Personal information
- Born: May 4, 1980 (age 46) Los Angeles, California
- Listed height: 6 ft 2 in (1.88 m)
- Listed weight: 195 lb (88 kg)

Career information
- High school: Manual Arts (Los Angeles, California)
- College: L.A. Southwest (1999–2001); Arizona State (2001–2003);
- NBA draft: 2003: undrafted
- Playing career: 2003–2017
- Position: Point guard / shooting guard
- Number: 14, 4, 24

Career history
- 2003–2004: Würzburg Baskets
- 2004: Fayetteville Patriots
- 2004–2005: Utah Snowbears
- 2005–2006: Zhejiang Whirlwinds
- 2006: Split
- 2006–2008: ASK Riga
- 2008–2009: Enisey Krasnoyarsk
- 2009–2010: Union Olimpija
- 2010: Hyères-Toulon
- 2010–2011: BC Khimik
- 2011–2012: VEF Rīga
- 2012: Armia Tbilisi
- 2013: Donetsk
- 2013: Torku Selçuk Üniversitesi
- 2013–2014: BC Kalev/Cramo
- 2014–2015: U-BT Cluj-Napoca
- 2015–2016: Stal Ostrów Wielkopolski
- 2016: Hoops Club
- 2016–2017: AZS Koszalin

Career highlights
- 2× Latvian League champion (2007, 2012); Estonian League champion (2014); Baltic League All-Star (2007); 2× Latvian League All-Star (2007, 2008); Latvian League All-Star Game MVP (2007); Latvian Slam Dunk Contest champion (2007); FIBA EuroCup All-Star Day (2007);

= Curtis Millage =

American basketball player

Curtis Millage (born May 4, 1980) is an American professional basketball player for who last played for AZS Koszalin of the Polish Basketball League.
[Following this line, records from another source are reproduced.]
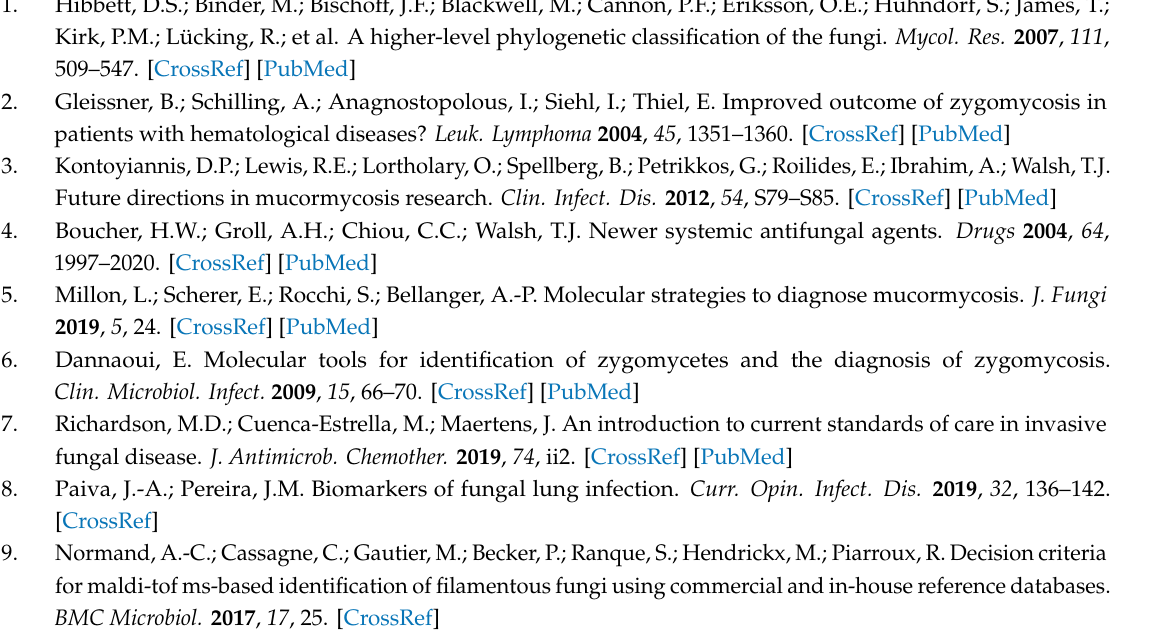
circinelloides is colored in light blue; the other fungal organisms exhibit no melt peak and these plots are colored in black. (C,D) The results observed for the high-resolution melt analysis step processed by using the Precision Melt Analysis ™ software v 1.2. (C) The areas shaded in green and in red are the pre- and post-melt regions, respectively; the raw melt curves are depicted, before normalization, showing the melt curves generated for the positive Mucorales controls in colors, and the black lines shown in the graph represent the plots for the non- Mucorales organisms, for which no melt curves are observed. (D) Depicts a typical di ff erence curve for the four Mucorales positive controls analyzed, by using as reference cluster the melt profile generated for M. circinelloides . Figure S3: Amplification plots and respective melt peaks obtained for the serial dilution of 106 to 10-1 conidia spiked in human whole blood samples for defining limit of detection (LoD). The strain R. arrhizus KOG-D3 was used for the spiking experiment. (A) Amplification plots show a positive amplification until the lowest tested concentration (0.1 conidia / PCR reaction), at an average Ct of 36.98. (B) Respective melt peaks are also shown to be linear until the same concentration. Figure S4: Limit of detection (LoD) of rnl real-time PCR-HRM for EDTA-treated human whole blood samples spiked with mucoralean DNA. Range of linearity, trend line with coe ffi cient of determination and linear equation, as well as Ct values for the corresponding dilution steps are shown for (A) L. corymbifera , (B) R. arrhizus , (C) M. circinelloides , (D) L. ramosa , and (E) R. microsporus . Green shaded boxes indicated the level of linearity of the curve that enables the values R 2 to be calculated. LoD is marked as the right margin of the green box. Figure S5: Divergence in real-time PCR Ct values observed by rnl marker and tef housekeeping gene marker. Growth stages of (A) spores, (B) germlings, and (C) hyphae were determined using a ten-fold dilution series of fungal DNA (% of total DNA concentration of 10 ng / µ L) in EDTA-treated human whole-blood-spiked samples. Ranges and mean values are given as overall results for the species Lichtheimia spp. complex, R. arrhizus , R. microsporus , and M.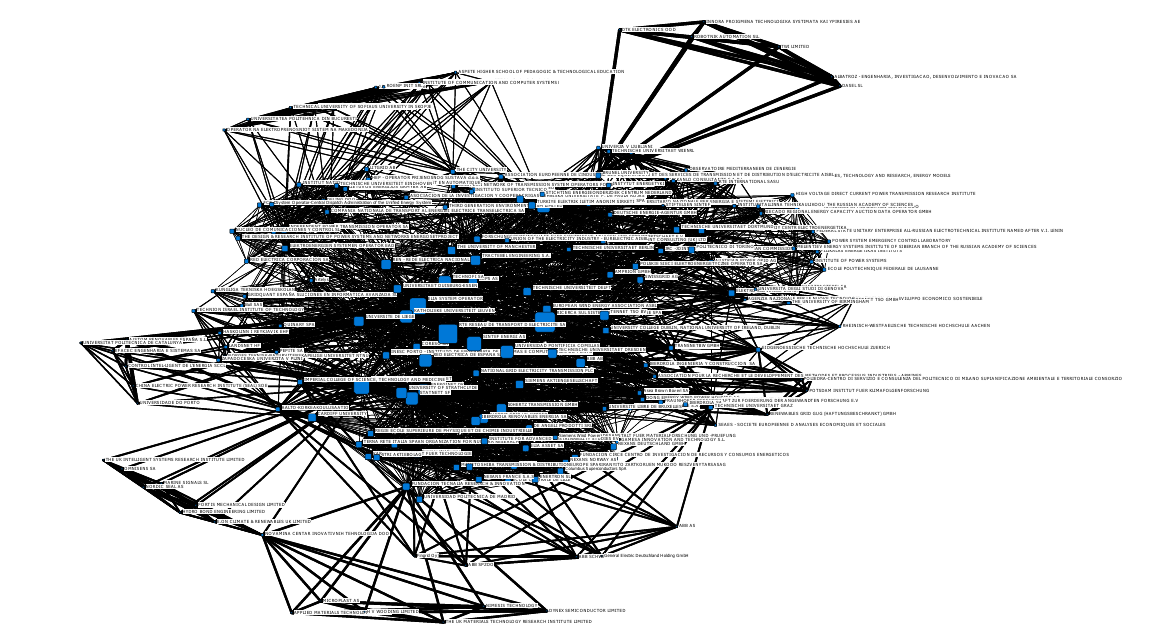
Figure 7. FP7 Transmission Grid projects. Social network based on Freeman degree centrality,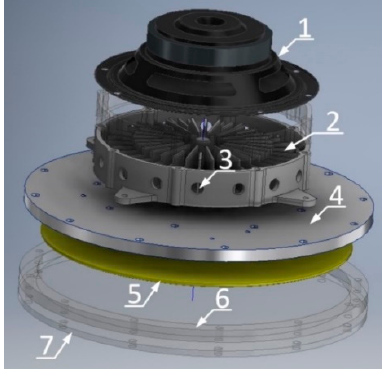
Figure 1. Exploded model of the LED lamp: 1—loudspeaker, 2—heat sink inside the cavity, 3—orifices, 4—heat spreading plate, 5—PCB with LEDs, 6—distance ring, 7—transparent PMMA plate. A total of 320 mid-power 3030 STW8C12C-E0 SMD LEDs manufactured by Seoul Semiconductor were soldered onto the PCB made of FR4 laminate (Figure 2a). The external diameter of the PCB was 250 mm. The model STW8C12C-E0 is a white LED (4000 K,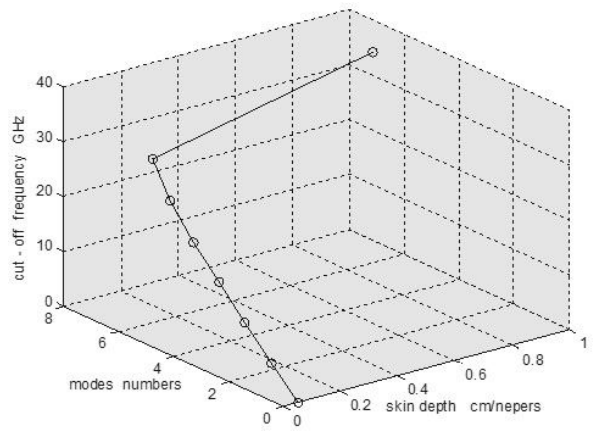
Figure 6: Number of modes, skin depth and cut-off frequency at a specified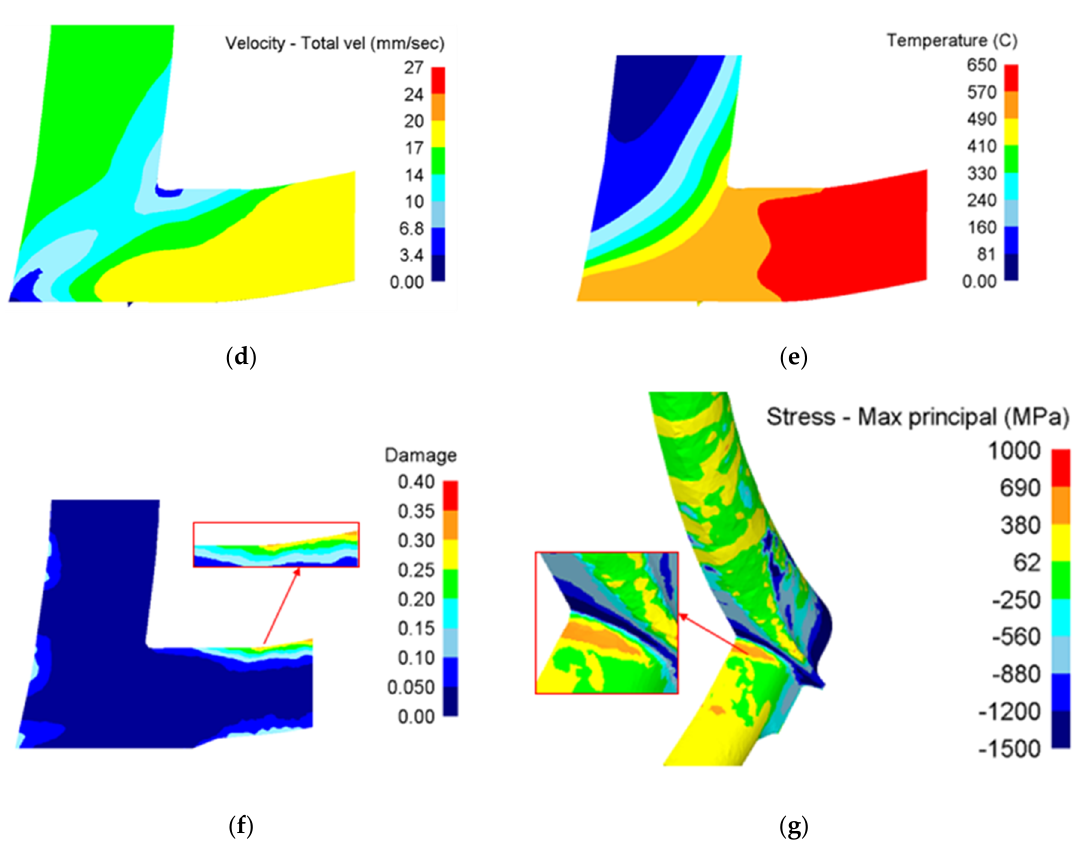
Figure 3. Results of numerical modelling of the Conform SPD process: ( a ) finite element model of the Conform SPD process, ( b ) effective strain rate field, ( c ) effective strain field, ( d ) total velocity field, ( e ) temperature field, ( f ) damage area and ( g ) maximal stress during processing.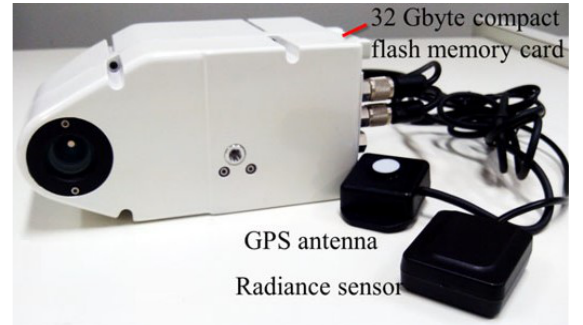
Figure 2. FPI camera used in this study.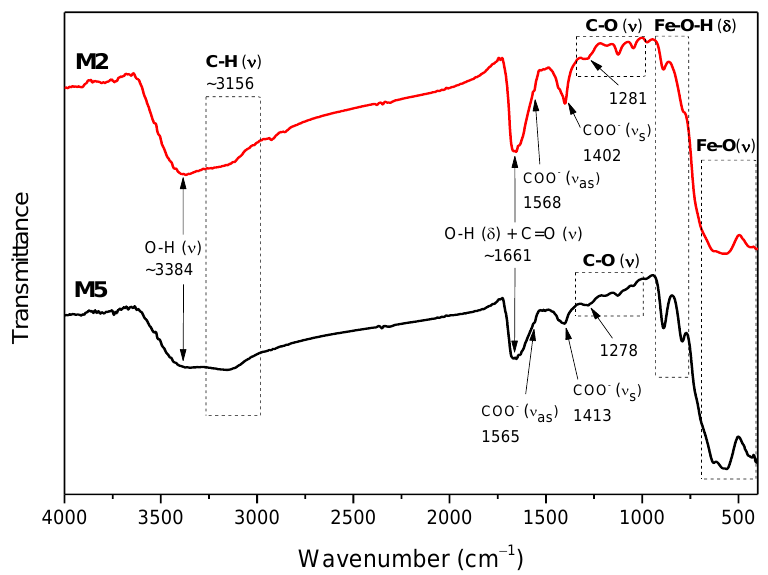
Figure 4. FTIR spectra of the M2 and M5 samples. The peaks positions are indicated in cm −1 .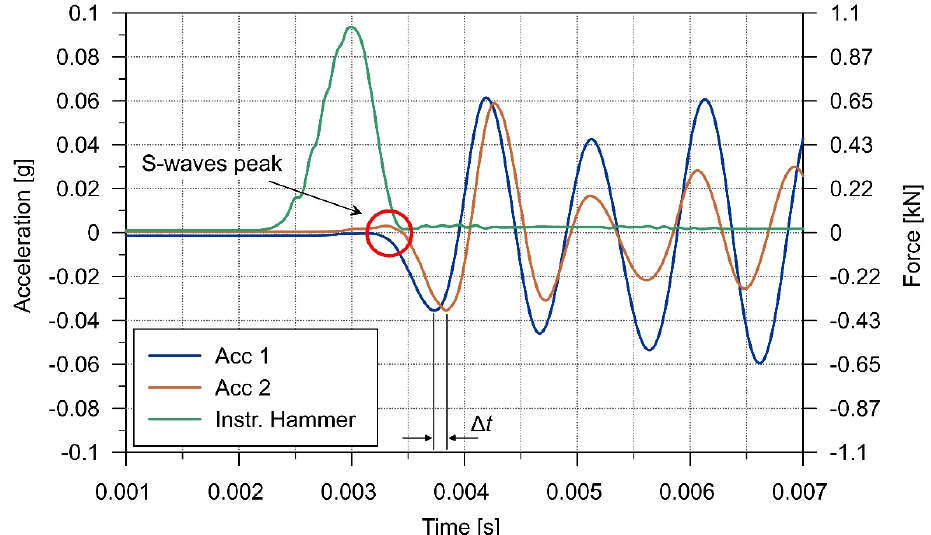
Figure 6. Typical signals recorded on the CLS2 wall by a couple of accelerometers 0.20 m apart and placed at a distance of 1.60 m between the source and the sensor Acc 1. The red circle highlights the passage of the S-waves. Table 1. Properties of concrete walls CLS1 and CLS2 and impact tests results: mass density ρ ; Pois- son ratio ν ; distance between the measurements points d ; number of suitable samples used in the analysis; mean of R-waves velocity 𝑉(cid:3364) (cid:3019) ; standard deviation of R-waves velocity 𝜎 (cid:3023) waves velocity with a confidence level of 95%; Young modulus E .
He played college basketball for Arizona State. At 6 ft 2 in and 195 lb, he usually plays as a point guard, but he also can play as a shooting guard.

==Pro career==
After finishing his college basketball career at Arizona State, Millage turned pro. He has since played in China, Croatia, Ukraine and Latvia. In the 2006–07 and 2007–08 seasons he played with ASK Riga. In October 2008, he signed a contract for one season with the Russian team Enisey Krasnoyarsk. After one season in Russia he signed with Slovenian club Union Olimpija which plays in Euroleague. In 2009, he signed in Hyères Toulon Var Basket in France. In August 2011 he signed a one-year deal with BK VEF Rīga.

In September 2012, he signed with Armia Tbilisi. In January 2013, he signed with BC Donetsk. In September 2013, he signed with Torku Selçuk Üniversitesi. He parted ways with them in November 2013, after playing only 5 games. In December 2013, Millage signed a one-month deal with BC Kalev/Cramo. In October 2014, he signed with U-BT Cluj-Napoca of Romania.

On November 2, 2016, Millage signed with Hoops Club. On December 15, 2016, he left Hoops Club and signed with Polish club AZS Koszalin.

Millage announced his retirement from basketball in 2017. On July 8, 2019, Millage was hired as head coach of men's basketball for Shadow Mountain High School, following the departure of former NBA player Mike Bibby.